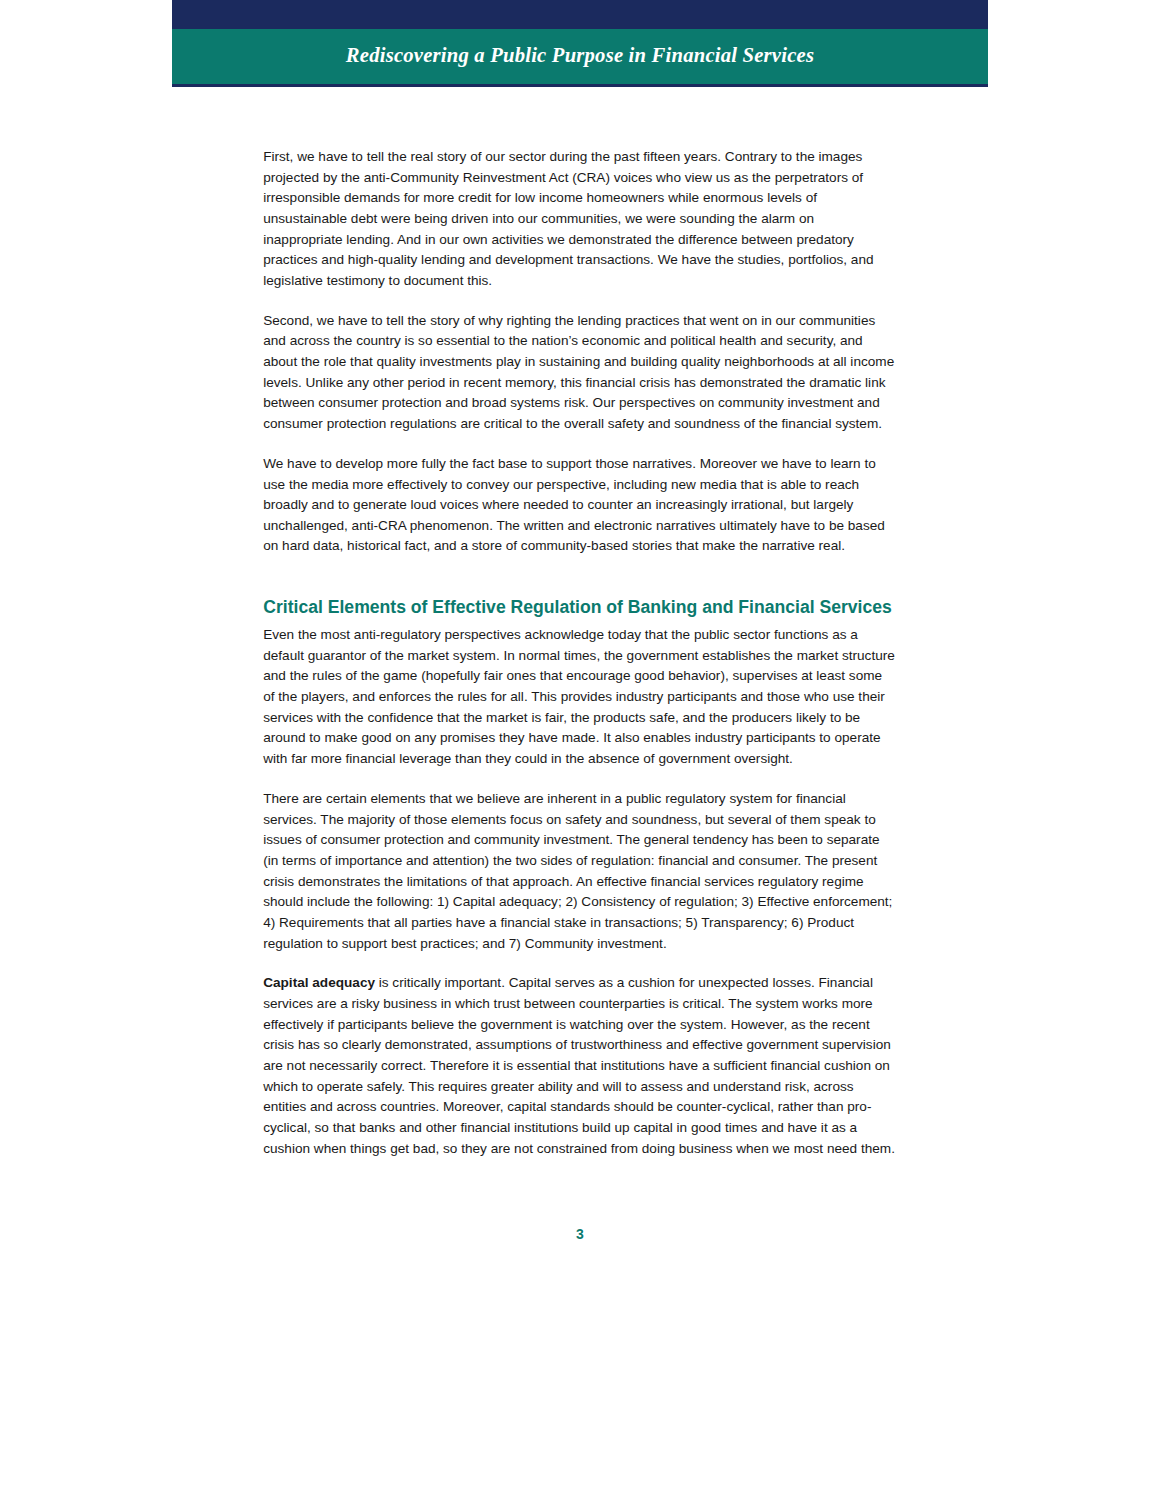Rediscovering a Public Purpose in Financial Services
First, we have to tell the real story of our sector during the past fifteen years. Contrary to the images projected by the anti-Community Reinvestment Act (CRA) voices who view us as the perpetrators of irresponsible demands for more credit for low income homeowners while enormous levels of unsustainable debt were being driven into our communities, we were sounding the alarm on inappropriate lending. And in our own activities we demonstrated the difference between predatory practices and high-quality lending and development transactions. We have the studies, portfolios, and legislative testimony to document this.
Second, we have to tell the story of why righting the lending practices that went on in our communities and across the country is so essential to the nation’s economic and political health and security, and about the role that quality investments play in sustaining and building quality neighborhoods at all income levels. Unlike any other period in recent memory, this financial crisis has demonstrated the dramatic link between consumer protection and broad systems risk. Our perspectives on community investment and consumer protection regulations are critical to the overall safety and soundness of the financial system.
We have to develop more fully the fact base to support those narratives. Moreover we have to learn to use the media more effectively to convey our perspective, including new media that is able to reach broadly and to generate loud voices where needed to counter an increasingly irrational, but largely unchallenged, anti-CRA phenomenon. The written and electronic narratives ultimately have to be based on hard data, historical fact, and a store of community-based stories that make the narrative real.
Critical Elements of Effective Regulation of Banking and Financial Services
Even the most anti-regulatory perspectives acknowledge today that the public sector functions as a default guarantor of the market system. In normal times, the government establishes the market structure and the rules of the game (hopefully fair ones that encourage good behavior), supervises at least some of the players, and enforces the rules for all. This provides industry participants and those who use their services with the confidence that the market is fair, the products safe, and the producers likely to be around to make good on any promises they have made. It also enables industry participants to operate with far more financial leverage than they could in the absence of government oversight.
There are certain elements that we believe are inherent in a public regulatory system for financial services. The majority of those elements focus on safety and soundness, but several of them speak to issues of consumer protection and community investment. The general tendency has been to separate (in terms of importance and attention) the two sides of regulation: financial and consumer. The present crisis demonstrates the limitations of that approach. An effective financial services regulatory regime should include the following: 1) Capital adequacy; 2) Consistency of regulation; 3) Effective enforcement; 4) Requirements that all parties have a financial stake in transactions; 5) Transparency; 6) Product regulation to support best practices; and 7) Community investment.
Capital adequacy is critically important. Capital serves as a cushion for unexpected losses. Financial services are a risky business in which trust between counterparties is critical. The system works more effectively if participants believe the government is watching over the system. However, as the recent crisis has so clearly demonstrated, assumptions of trustworthiness and effective government supervision are not necessarily correct. Therefore it is essential that institutions have a sufficient financial cushion on which to operate safely. This requires greater ability and will to assess and understand risk, across entities and across countries. Moreover, capital standards should be counter-cyclical, rather than pro-cyclical, so that banks and other financial institutions build up capital in good times and have it as a cushion when things get bad, so they are not constrained from doing business when we most need them.
3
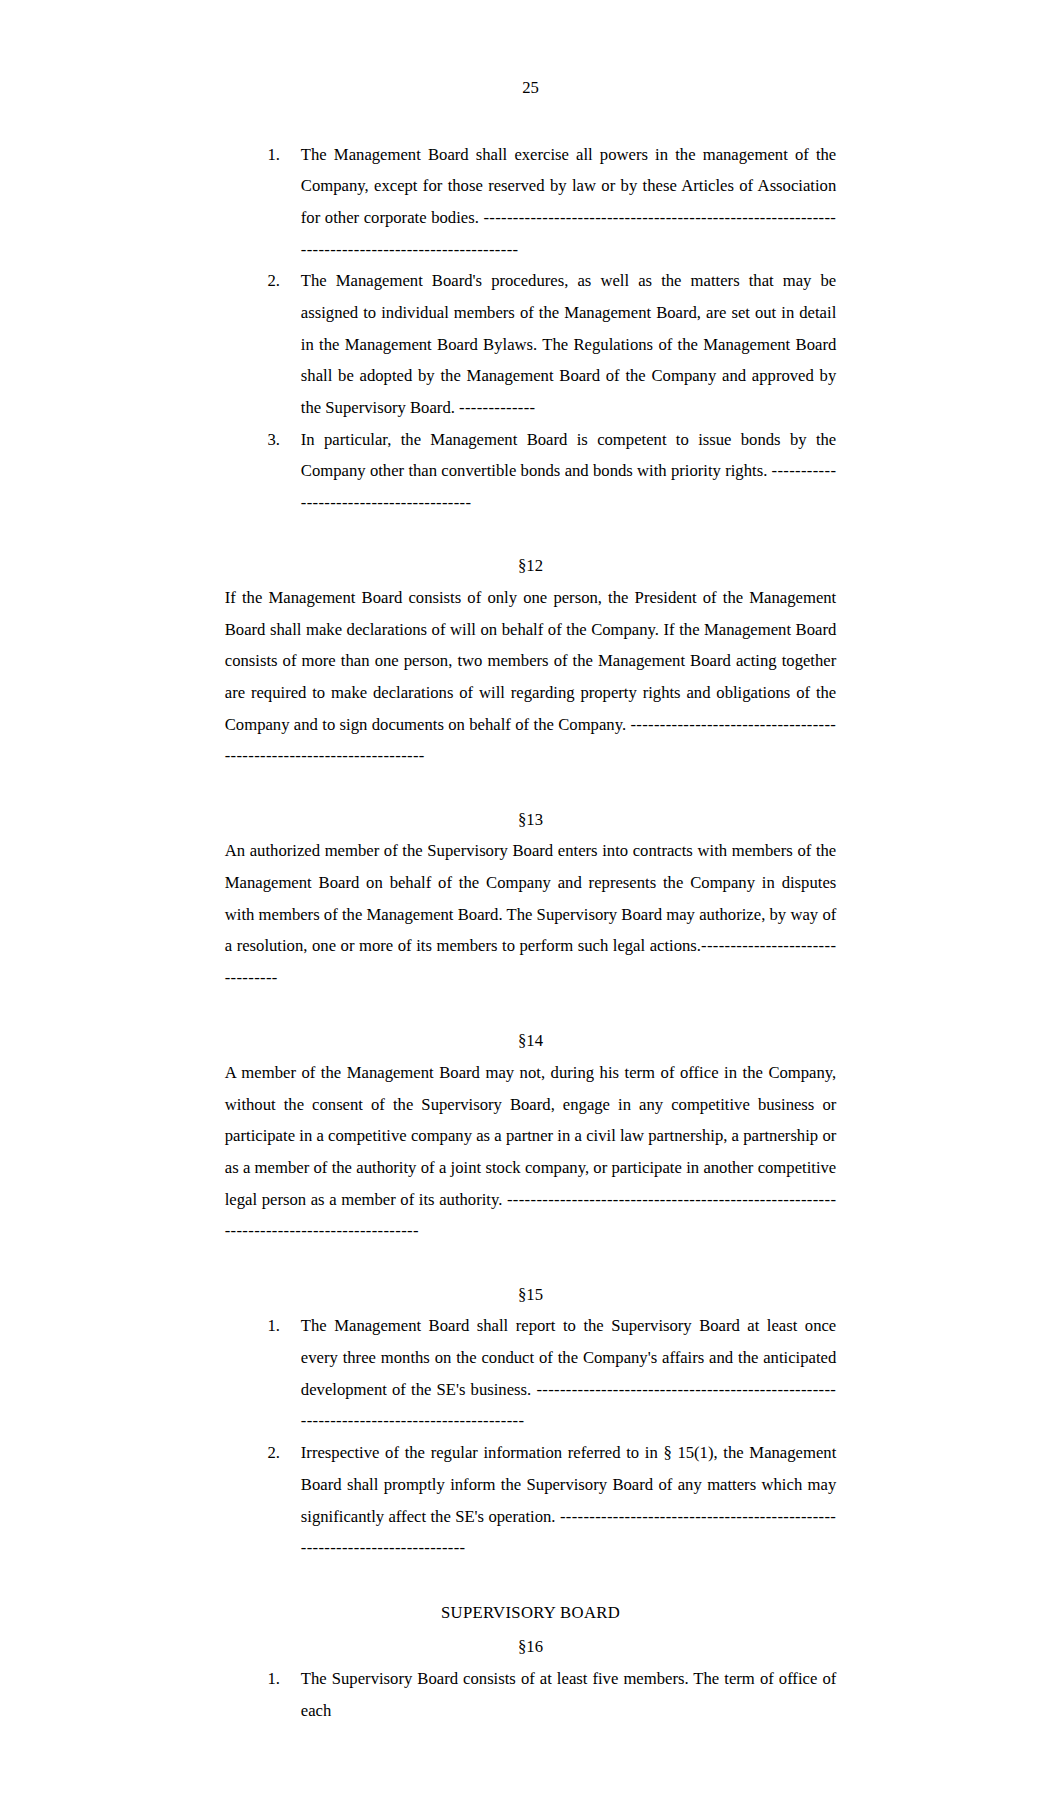25
1. The Management Board shall exercise all powers in the management of the Company, except for those reserved by law or by these Articles of Association for other corporate bodies. -------------------------------------------------------------------------------------------------
2. The Management Board's procedures, as well as the matters that may be assigned to individual members of the Management Board, are set out in detail in the Management Board Bylaws. The Regulations of the Management Board shall be adopted by the Management Board of the Company and approved by the Supervisory Board. -------------
3. In particular, the Management Board is competent to issue bonds by the Company other than convertible bonds and bonds with priority rights. ----------------------------------------
§12
If the Management Board consists of only one person, the President of the Management Board shall make declarations of will on behalf of the Company. If the Management Board consists of more than one person, two members of the Management Board acting together are required to make declarations of will regarding property rights and obligations of the Company and to sign documents on behalf of the Company. ---------------------------------------------------------------------
§13
An authorized member of the Supervisory Board enters into contracts with members of the Management Board on behalf of the Company and represents the Company in disputes with members of the Management Board. The Supervisory Board may authorize, by way of a resolution, one or more of its members to perform such legal actions.--------------------------------
§14
A member of the Management Board may not, during his term of office in the Company, without the consent of the Supervisory Board, engage in any competitive business or participate in a competitive company as a partner in a civil law partnership, a partnership or as a member of the authority of a joint stock company, or participate in another competitive legal person as a member of its authority. -----------------------------------------------------------------------------------------
§15
1. The Management Board shall report to the Supervisory Board at least once every three months on the conduct of the Company's affairs and the anticipated development of the SE's business. -----------------------------------------------------------------------------------------
2. Irrespective of the regular information referred to in § 15(1), the Management Board shall promptly inform the Supervisory Board of any matters which may significantly affect the SE's operation. ---------------------------------------------------------------------------
SUPERVISORY BOARD
§16
1. The Supervisory Board consists of at least five members. The term of office of each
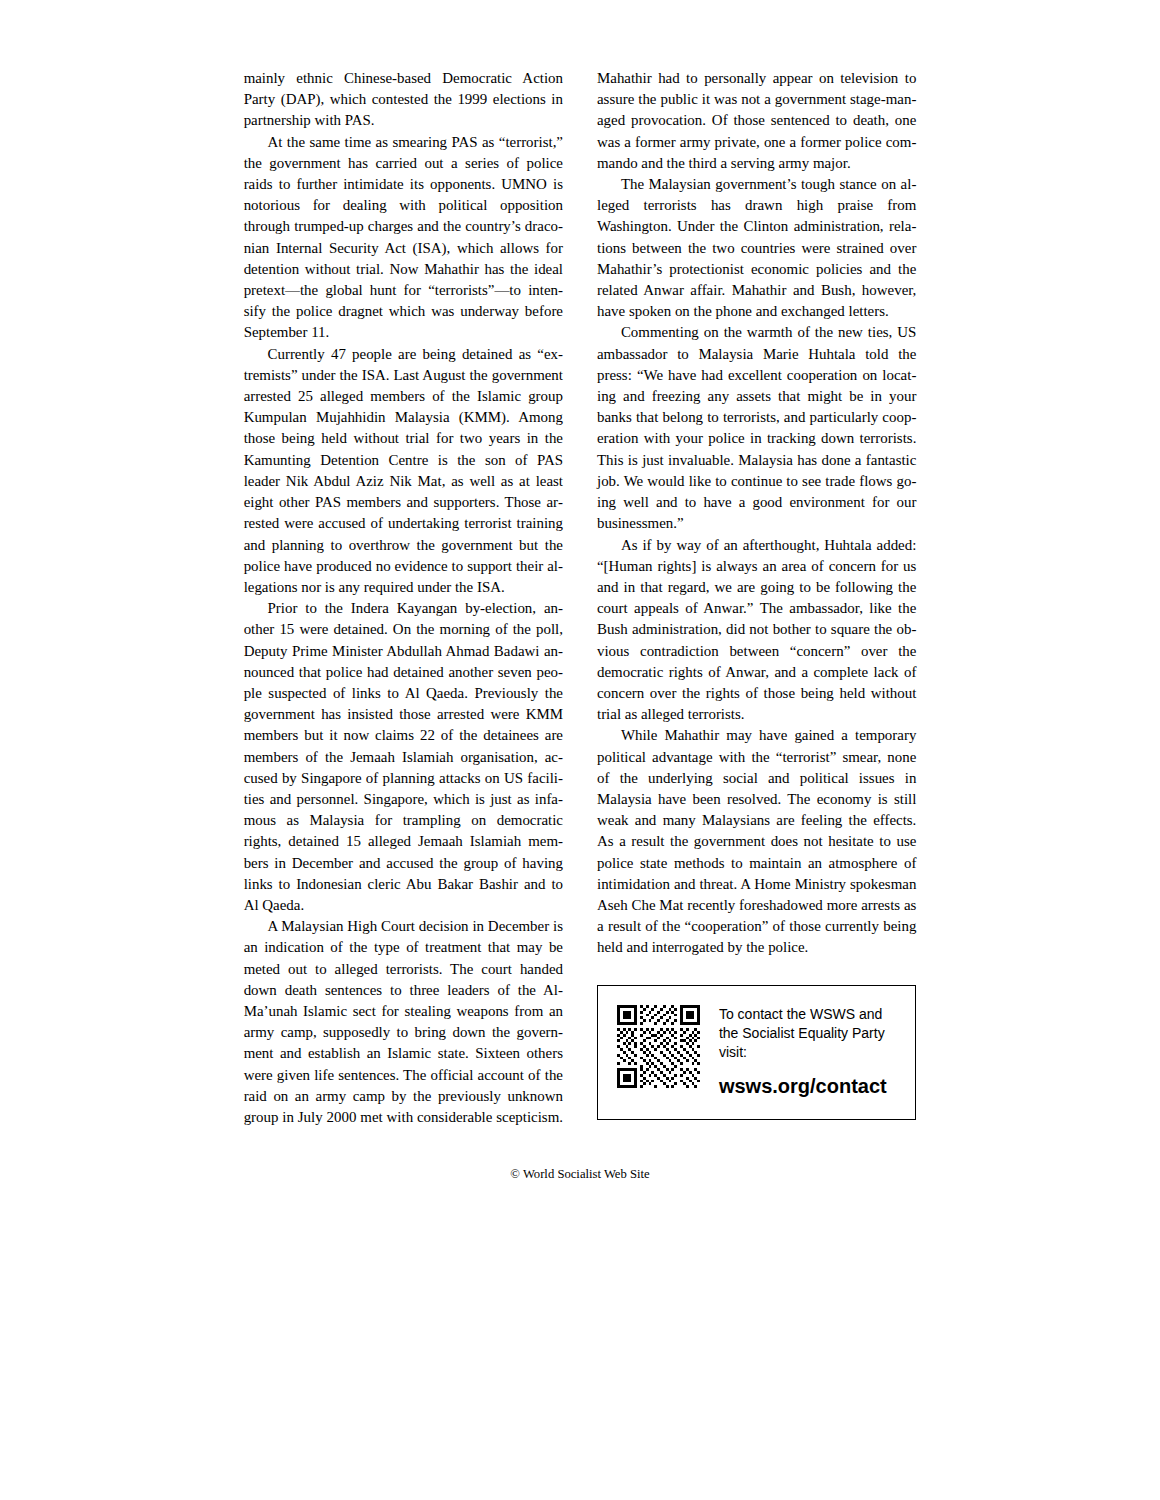mainly ethnic Chinese-based Democratic Action Party (DAP), which contested the 1999 elections in partnership with PAS.
At the same time as smearing PAS as “terrorist,” the government has carried out a series of police raids to further intimidate its opponents. UMNO is notorious for dealing with political opposition through trumped-up charges and the country’s draconian Internal Security Act (ISA), which allows for detention without trial. Now Mahathir has the ideal pretext—the global hunt for “terrorists”—to intensify the police dragnet which was underway before September 11.
Currently 47 people are being detained as “extremists” under the ISA. Last August the government arrested 25 alleged members of the Islamic group Kumpulan Mujahhidin Malaysia (KMM). Among those being held without trial for two years in the Kamunting Detention Centre is the son of PAS leader Nik Abdul Aziz Nik Mat, as well as at least eight other PAS members and supporters. Those arrested were accused of undertaking terrorist training and planning to overthrow the government but the police have produced no evidence to support their allegations nor is any required under the ISA.
Prior to the Indera Kayangan by-election, another 15 were detained. On the morning of the poll, Deputy Prime Minister Abdullah Ahmad Badawi announced that police had detained another seven people suspected of links to Al Qaeda. Previously the government has insisted those arrested were KMM members but it now claims 22 of the detainees are members of the Jemaah Islamiah organisation, accused by Singapore of planning attacks on US facilities and personnel. Singapore, which is just as infamous as Malaysia for trampling on democratic rights, detained 15 alleged Jemaah Islamiah members in December and accused the group of having links to Indonesian cleric Abu Bakar Bashir and to Al Qaeda.
A Malaysian High Court decision in December is an indication of the type of treatment that may be meted out to alleged terrorists. The court handed down death sentences to three leaders of the Al-Ma’unah Islamic sect for stealing weapons from an army camp, supposedly to bring down the government and establish an Islamic state. Sixteen others were given life sentences. The official account of the raid on an army camp by the previously unknown group in July 2000 met with considerable scepticism. Mahathir had to personally appear on television to assure the public it was not a government stage-managed provocation. Of those sentenced to death, one was a former army private, one a former police commando and the third a serving army major.
The Malaysian government’s tough stance on alleged terrorists has drawn high praise from Washington. Under the Clinton administration, relations between the two countries were strained over Mahathir’s protectionist economic policies and the related Anwar affair. Mahathir and Bush, however, have spoken on the phone and exchanged letters.
Commenting on the warmth of the new ties, US ambassador to Malaysia Marie Huhtala told the press: “We have had excellent cooperation on locating and freezing any assets that might be in your banks that belong to terrorists, and particularly cooperation with your police in tracking down terrorists. This is just invaluable. Malaysia has done a fantastic job. We would like to continue to see trade flows going well and to have a good environment for our businessmen.”
As if by way of an afterthought, Huhtala added: “[Human rights] is always an area of concern for us and in that regard, we are going to be following the court appeals of Anwar.” The ambassador, like the Bush administration, did not bother to square the obvious contradiction between “concern” over the democratic rights of Anwar, and a complete lack of concern over the rights of those being held without trial as alleged terrorists.
While Mahathir may have gained a temporary political advantage with the “terrorist” smear, none of the underlying social and political issues in Malaysia have been resolved. The economy is still weak and many Malaysians are feeling the effects. As a result the government does not hesitate to use police state methods to maintain an atmosphere of intimidation and threat. A Home Ministry spokesman Aseh Che Mat recently foreshadowed more arrests as a result of the “cooperation” of those currently being held and interrogated by the police.
To contact the WSWS and the Socialist Equality Party visit: wsws.org/contact
© World Socialist Web Site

^^^^

→ TRY IT:
Above are some records. Output exactly the lines from the one that contains "mainly ethnic Chinese-based" to the one that contains "At the same", keeping both, and omit the pictures.

→ EXERCISE OUTPUT:
mainly ethnic Chinese-based Democratic Action Party (DAP), which contested the 1999 elections in partnership with PAS.
At the same time as smearing PAS as “terrorist,” the government has carried out a series of police raids to further intimidate its opponents. UMNO is notorious for dealing with political opposition through trumped-up charges and the country’s draconian Internal Security Act (ISA), which allows for detention without trial. Now Mahathir has the ideal pretext—the global hunt for “terrorists”—to intensify the police dragnet which was underway before September 11.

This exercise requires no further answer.